→ **Work item**: Present every line of the records below as a numbered list, omitting blank lines.

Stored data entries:
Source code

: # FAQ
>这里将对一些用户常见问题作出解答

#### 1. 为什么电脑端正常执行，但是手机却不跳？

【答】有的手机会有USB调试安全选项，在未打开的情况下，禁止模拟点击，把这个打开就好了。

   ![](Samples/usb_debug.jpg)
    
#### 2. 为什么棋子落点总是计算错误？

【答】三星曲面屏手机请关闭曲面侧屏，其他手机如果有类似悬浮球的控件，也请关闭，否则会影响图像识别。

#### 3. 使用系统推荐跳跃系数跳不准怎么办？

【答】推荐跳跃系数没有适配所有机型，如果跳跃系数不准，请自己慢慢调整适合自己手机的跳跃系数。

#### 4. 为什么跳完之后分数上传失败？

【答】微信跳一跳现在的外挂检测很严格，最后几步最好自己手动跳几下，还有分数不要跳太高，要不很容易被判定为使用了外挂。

→ **Exercise output**:
1. Source code
2. : # FAQ
3. >这里将对一些用户常见问题作出解答
4. #### 1. 为什么电脑端正常执行，但是手机却不跳？
5. 【答】有的手机会有USB调试安全选项，在未打开的情况下，禁止模拟点击，把这个打开就好了。
6.    ![](Samples/usb_debug.jpg)
7. #### 2. 为什么棋子落点总是计算错误？
8. 【答】三星曲面屏手机请关闭曲面侧屏，其他手机如果有类似悬浮球的控件，也请关闭，否则会影响图像识别。
9. #### 3. 使用系统推荐跳跃系数跳不准怎么办？
10. 【答】推荐跳跃系数没有适配所有机型，如果跳跃系数不准，请自己慢慢调整适合自己手机的跳跃系数。
11. #### 4. 为什么跳完之后分数上传失败？
12. 【答】微信跳一跳现在的外挂检测很严格，最后几步最好自己手动跳几下，还有分数不要跳太高，要不很容易被判定为使用了外挂。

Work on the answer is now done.